XGD Bull Horn Update
I revised the pattern slightly as the top parabola actually fits right in at THE Top
(Notice the four “symmetry failures” as Rambus calls them..annotated by circles…where the reversals just fall short
two at the top line and two at the bottom…which gives validity to this strange pattern .)
This changes the number of completed reversals to unlucky 13 AND as Alpha8 noted in a comment
The pattern broke DOWN today.
The XGD.TO is the PM Miner Large Cap Canadian ETF.
Sometimes when you are running with the Bulls you get
Is the sickle or “bull-horn” an established and well-validated pattern? If not, I would like to suggest some caution in its employment — and especially around the end of the year (and decade!) with all the light volume, the options expiration, the tax and portfolio shufflings.
I don’t mean to pick just on the sickle. These comments could also be applied to the bowls used by Northstar and now Patrick, much as I am inclined to like them, unless I can be shown that they have been well validated.
Jack Schwager wrote extensively about creating and employing trading strategies. These would be ones that could actually be (if one wanted) computerized: if A and B, then do X sorts of things. You set the strategy and follow it by the precise numbers until or unless it consistently seems to stop working.

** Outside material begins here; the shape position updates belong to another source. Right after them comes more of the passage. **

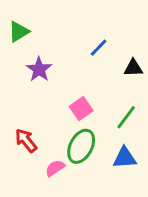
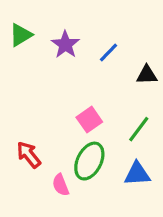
purple star: (39, 69) -> (65, 45), moved
pink semicircle: (55, 168) -> (61, 185), turned -78

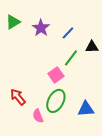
green line: (139, 129) -> (71, 58), moved

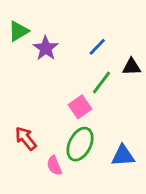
purple star: (41, 28) -> (46, 48), moved

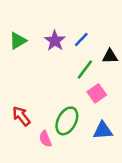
green triangle: (18, 31) -> (18, 41), moved
purple star: (46, 48) -> (55, 41), moved
pink square: (80, 107) -> (97, 93), moved

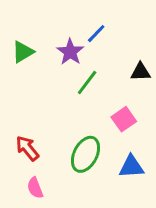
blue line: (81, 40) -> (96, 34), moved
green line: (85, 69) -> (87, 82), moved
pink semicircle: (45, 139) -> (35, 188), moved

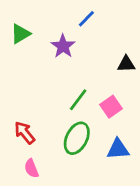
blue line: (96, 34) -> (86, 19), moved
green triangle: (23, 52) -> (20, 34), moved
green line: (87, 82) -> (78, 100), moved

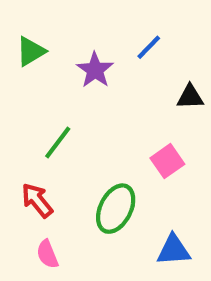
blue line: (86, 19) -> (149, 47), moved
green line: (78, 100) -> (58, 142), moved
blue triangle: (118, 149) -> (174, 250), moved

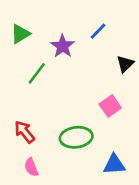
black triangle: (190, 97) -> (125, 64), turned -42
green line: (58, 142) -> (37, 73), moved
green ellipse: (116, 209) -> (76, 137), turned 56

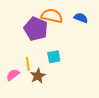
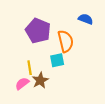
orange semicircle: (52, 16) -> (66, 41), moved, turned 65
pink semicircle: (13, 75) -> (22, 84), moved

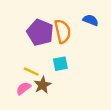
orange semicircle: (66, 41) -> (63, 31), moved
yellow line: (30, 68) -> (31, 72), turned -56

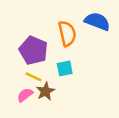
blue semicircle: (91, 20) -> (97, 21), size x1.5
purple pentagon: (40, 32) -> (33, 50), moved

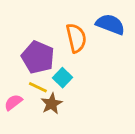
cyan square: (65, 68) -> (63, 78), moved, turned -35
pink semicircle: (25, 95) -> (13, 102), moved

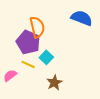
orange semicircle: (76, 38) -> (37, 27), moved
brown star: (52, 104) -> (54, 83), moved

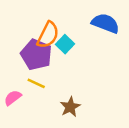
orange semicircle: (37, 27) -> (48, 35), turned 40
cyan square: (46, 57) -> (65, 44), moved

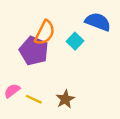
cyan square: (65, 44) -> (75, 41), moved
yellow line: (36, 83) -> (34, 99), moved

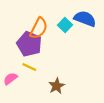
cyan square: (75, 41) -> (65, 25), moved
yellow line: (34, 99) -> (29, 67), moved

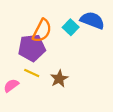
purple pentagon: (29, 44) -> (32, 48), turned -30
brown star: (57, 86) -> (59, 79), moved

He noted that an underlying strategic consideration is that some trading strategies work well in some epochs but then give out. Therefore sometimes one has to be flexible and alter strategies. However improvising too much is no good. That’s the point I want to emphasize.
He warns that one of the many things that sinks traders is finding what looks to be a great *new* pattern (whether in numbers or in images) and thinking, “Wow! This just has to work!” and starting to trade on it because it seems so good. But it doesn’t work. It looks and seems great. But it isn’t tried and true.

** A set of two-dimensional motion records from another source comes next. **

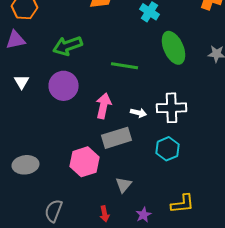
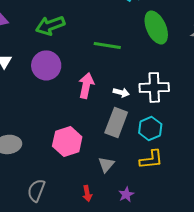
gray rectangle: (116, 138) -> (116, 122), moved, turned -52
yellow L-shape: (182, 204) -> (151, 159), moved

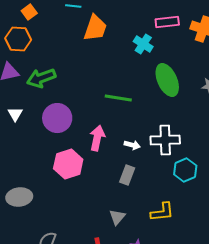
green arrow: (50, 25) -> (41, 78), moved
gray rectangle: (116, 122) -> (127, 175), size x0.7
cyan hexagon: (150, 128) -> (185, 170), moved
pink hexagon: (67, 141) -> (68, 164), moved

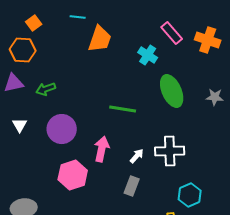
pink rectangle: (167, 22) -> (172, 33), turned 55
green arrow: (41, 78) -> (46, 89), size x0.7
white arrow: (132, 145) -> (137, 156), turned -63
cyan hexagon: (185, 170) -> (190, 195), moved

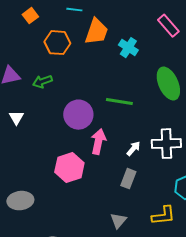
orange hexagon: (23, 50) -> (57, 43), moved
cyan cross: (148, 55) -> (128, 48), moved
purple circle: (62, 129) -> (78, 115), moved

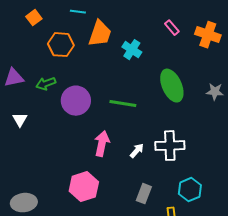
pink rectangle: (168, 26) -> (172, 28), size x0.7
purple circle: (78, 115) -> (76, 101), moved
pink hexagon: (69, 168) -> (84, 187), moved
gray rectangle: (128, 179) -> (144, 194), moved

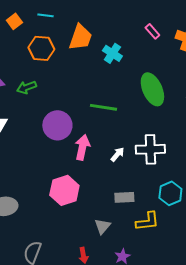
cyan line: (78, 12) -> (45, 15), moved
purple circle: (76, 101) -> (57, 125), moved
gray rectangle: (144, 194) -> (124, 197), turned 66

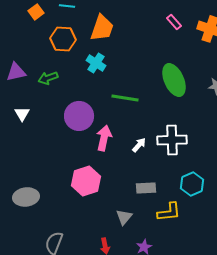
cyan cross: (112, 53) -> (96, 63), moved

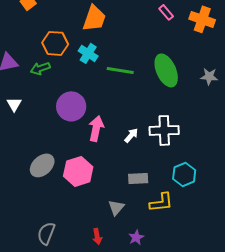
orange hexagon: (63, 39) -> (55, 43), moved
green line: (125, 98) -> (120, 70), moved
gray ellipse: (26, 197) -> (42, 165), moved, turned -35

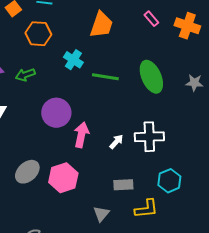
orange trapezoid: (94, 18) -> (101, 25), moved
orange hexagon: (55, 43) -> (38, 34), moved

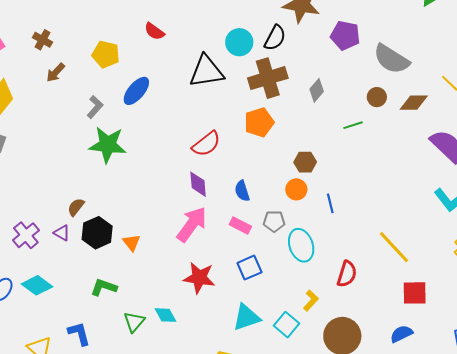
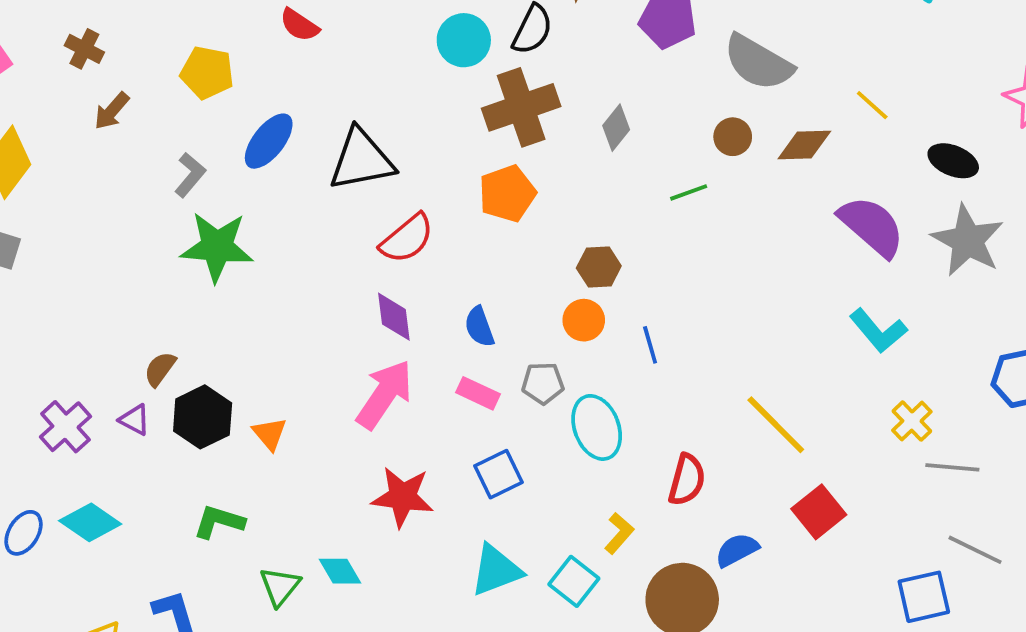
black triangle: (207, 71) -> (361, 160), moved
red square: (415, 293) -> (819, 512), turned -36
blue semicircle: (401, 334) -> (737, 550), moved

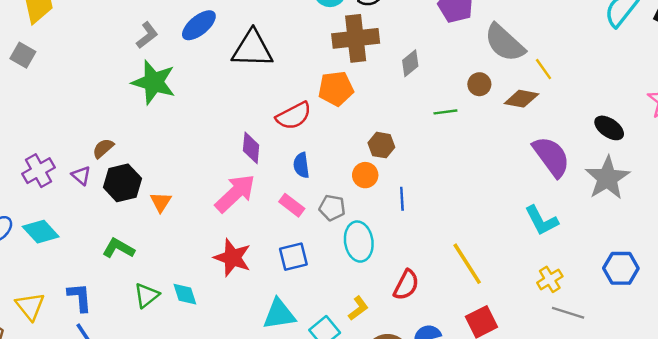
yellow line: (872, 105) -> (544, 69), moved
red semicircle: (407, 239) -> (294, 116), moved

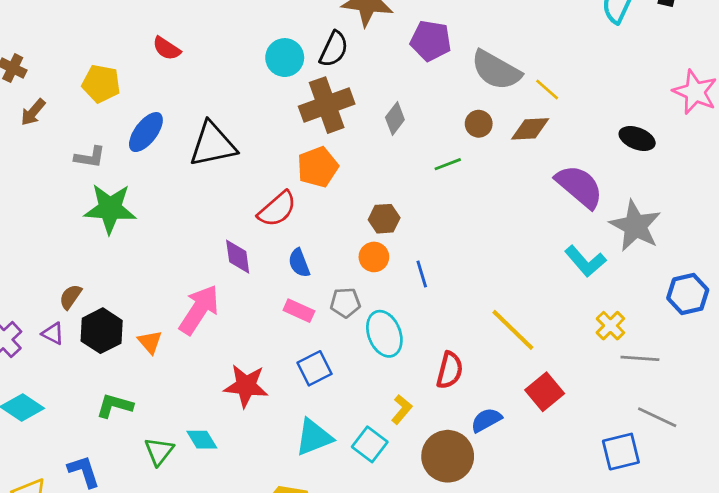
gray L-shape: (147, 35) -> (90, 157), turned 60
gray star: (607, 178) -> (635, 226), moved
pink arrow: (235, 193) -> (199, 310), moved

Is there any solid reason to believe that the sickle would work (other than aesthetically) more than 50% of the time even if it weren’t in the waning days of the decade?
A Bullhorn is an inverted sickle.
Take your pick Karl and do take these terms literally..I made them up.
However when a pattern has this many touches / near touches I think it is valid.
“Valid” can mean many things. It is “valid” as in “cool”, “aesthetically pleasing”, “interesting”, “worth thinking about for the future”.
I use the term “valiDATED” in another sense. If I were to entrust all my money to someone and pay that person thousands of dollars per year to manage it, what criteria would I want that person to use? If I were a conscientious owner of a private company with an old fashioned pension plan, what criteria would I want the managers of the pension to use? I would want them using a systems or system that had some objective basis that had been shown to work, not simply ones that looked cool several times or that this or that person said looked nice.
I would have wanted them to have tested this sign or some other system against, for example, to see whether they found it and whether it worked in some arbitrary data set with which they were not familiar– the Canadian Pacific weeklies 1951-1957, the GB pound versus Italian lira daily 1983, copper minute to minute 3d week of July 1997, etc. If they repeatedly saw the pattern, repeatedly saw that it worked (taking into account slippage in mock trading) according to some rigorous test of statistical significance over and over again, then I would be happy for them to be using it. Otherwise they would be just playing with themselves at my expense or my employees expense. Clouds form pretty patterns. Smoke, river riplets too. Can one reliably trade on them? Perhaps by chance now and then for several times straight, and perhaps one can cite this or that authority, but I would want hard data.
A pattern might be valid as something to look at, to admire, to study for future reference as a possible useful sign, as something to gamble on. There is a different sort of validity, the one I am referring to, which is validity as a sign to rely on for major decisions for large sums that one can’t afford to lose. Perhaps this sign has a proven record. I don’t know. Or perhaps there is a proven record that unique patterns that look nice where many points fit are reliable. Again, I don’t know.
Spock has such a system .It’s his Global Matrix.
3 years running 20% per annum
Extensively backtested.
Scientifically and unemotionally created criterion
This may be the most compelling chart pattern since Schism’s Apr.2017 Martini fractals!
…which unfortunately broke DOWN for a Year-and-a-Half!
Question of the year: Will Fully’s Sickle/Bull Horn pattern usher in the next Year-and-a-Half DECLINE ??